The budget is set once at initialization and does not change during the session. The engine does not attempt to detect available GPU memory at runtime (no API exists for this). The conservative 25% budget ensures the pool never approaches the device's true limit, leaving ample headroom for browser rendering and other GPU consumers.
End-to-end: a dashboard session
A user opens a 5-panel analytics dashboard processing 500,000 rows (4 MB per column, 5 columns = 20 MB dataset).
First interaction (cold pool):
- 5 queries. Each needs 2 buffers (input 4 MB, output 4 MB). The pool allocates 10 buffers from the 4 MB bucket.
- Allocation cost: 10 * 0.35 ms = 3.5 ms.
- Compute cost: 5 * 1.1 ms = 5.5 ms.
- Total: 9.0 ms.
Second interaction (warm pool):
- 5 queries. Same buffer sizes. The pool has 10 idle 4 MB buffers.
- Allocation cost: 10 * 0.01 ms = 0.1 ms.
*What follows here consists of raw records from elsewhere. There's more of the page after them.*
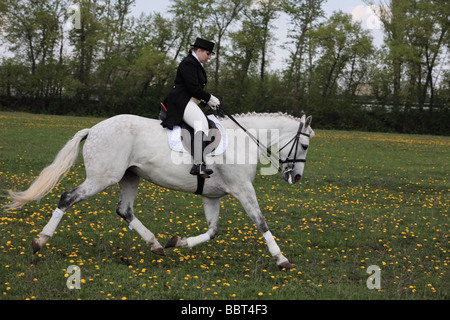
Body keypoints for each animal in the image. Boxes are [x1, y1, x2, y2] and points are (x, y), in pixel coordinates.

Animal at [4, 112, 312, 270]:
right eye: (305, 145)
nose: (296, 177)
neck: (243, 140)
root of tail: (93, 129)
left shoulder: (211, 196)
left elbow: (213, 231)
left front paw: (177, 242)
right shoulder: (242, 189)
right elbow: (261, 222)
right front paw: (281, 259)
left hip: (129, 177)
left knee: (124, 210)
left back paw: (155, 245)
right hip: (104, 177)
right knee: (67, 198)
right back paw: (40, 241)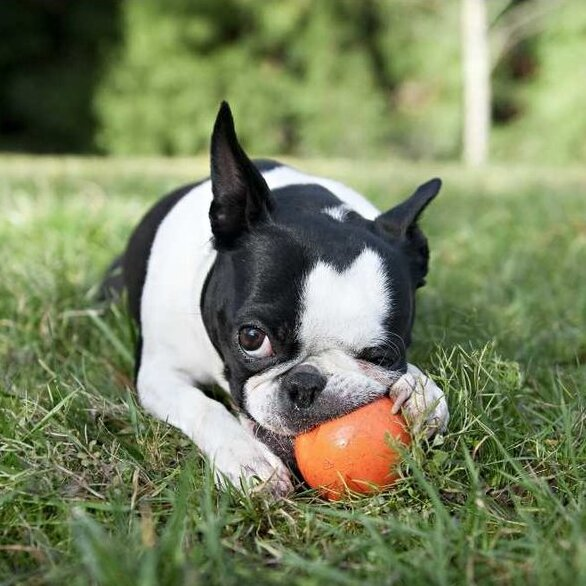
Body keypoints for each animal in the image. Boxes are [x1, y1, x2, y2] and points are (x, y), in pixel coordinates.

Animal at [101, 101, 448, 492]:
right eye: (252, 338)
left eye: (382, 356)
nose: (306, 384)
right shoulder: (160, 374)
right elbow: (204, 407)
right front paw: (246, 459)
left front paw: (421, 390)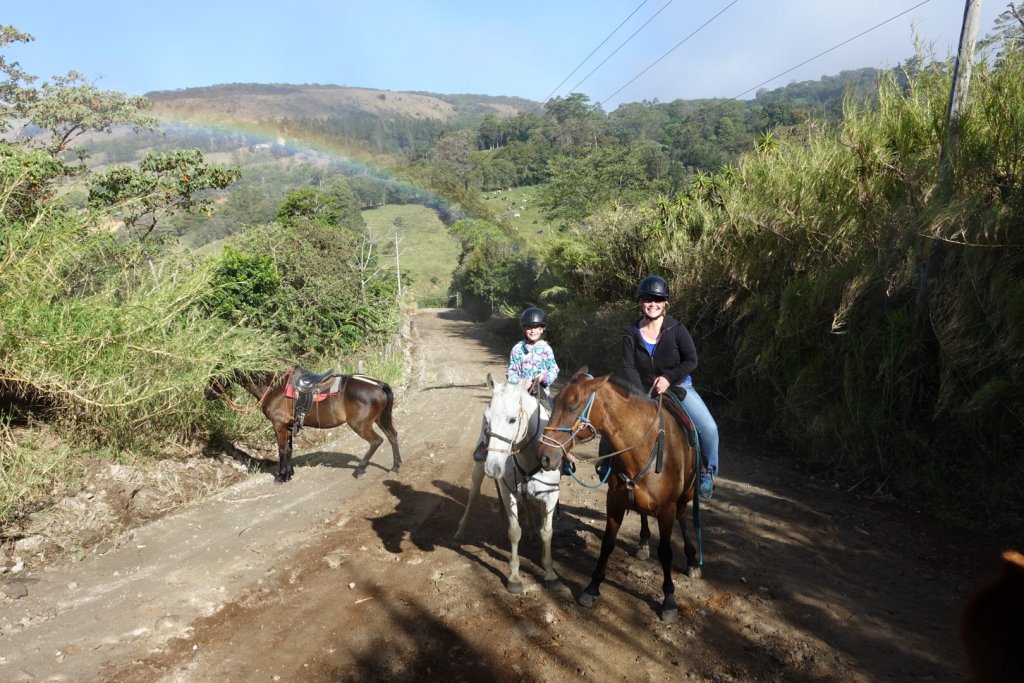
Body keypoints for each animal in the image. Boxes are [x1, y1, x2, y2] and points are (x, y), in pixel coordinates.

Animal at [203, 368, 399, 485]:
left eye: (215, 376)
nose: (206, 393)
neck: (274, 388)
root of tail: (378, 384)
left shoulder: (279, 425)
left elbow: (282, 450)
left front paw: (281, 476)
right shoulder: (288, 426)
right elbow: (289, 450)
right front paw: (289, 473)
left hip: (360, 424)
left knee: (376, 441)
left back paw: (360, 470)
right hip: (381, 419)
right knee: (392, 437)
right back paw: (395, 468)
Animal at [454, 374, 561, 593]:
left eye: (512, 419)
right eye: (487, 419)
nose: (493, 467)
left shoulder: (552, 494)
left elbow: (547, 532)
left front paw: (550, 572)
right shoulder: (507, 489)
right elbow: (514, 531)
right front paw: (514, 577)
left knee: (527, 502)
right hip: (478, 471)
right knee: (473, 496)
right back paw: (460, 531)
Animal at [536, 368, 704, 626]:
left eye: (572, 406)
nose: (544, 456)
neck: (645, 446)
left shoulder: (666, 509)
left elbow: (666, 553)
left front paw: (668, 600)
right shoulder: (614, 502)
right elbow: (607, 544)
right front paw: (592, 587)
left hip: (687, 494)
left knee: (684, 517)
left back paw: (693, 561)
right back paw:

- Compute cost: 5 * 1.1 ms = 5.5 ms.
- Total: 5.6 ms.
Third through twentieth interaction (warm pool):
- Same as second. 5.6 ms each. Zero allocation overhead.
Over a 20-interaction session:
- Without pool: 20 * 9.0 ms = 180 ms total. 70 ms (39%) spent on allocation.
- With pool: 9.0 + 19 * 5.6 = 115.4 ms total. 3.7 ms (3.2%) spent on allocation.
The pool saves 64.6 ms across the session. And it prevents 190 GPU buffers from leaking (20 interactions * 10 buffers * no-destroy), because the pool reuses the same 10 buffers throughout.
Why this matters for enterprise
Enterprise applications run all day. A dashboard left open for 8 hours with periodic interactions can execute thousands of queries. Without a buffer pool, each query leaks GPU memory. After a few hundred queries, the GPU is out of memory. The tab crashes. The user reopens it. The cycle repeats.
Our pool bounds GPU memory usage at the configured budget, regardless of query count. The 500th query uses the same buffers as the 5th. No accumulation. No degradation. No crash.
This is the resource management layer of our enterprise AI automation infrastructure. The dispatch engine decides what to compute. The pipeline fusion engine decides how to chain operations. The buffer pool decides where the data lives. Together, they ensure the GPU is used effectively, efficiently, and safely. No allocation waste. No memory leaks. No tab crashes. The browser stays stable because we manage the memory the browser cannot manage for us.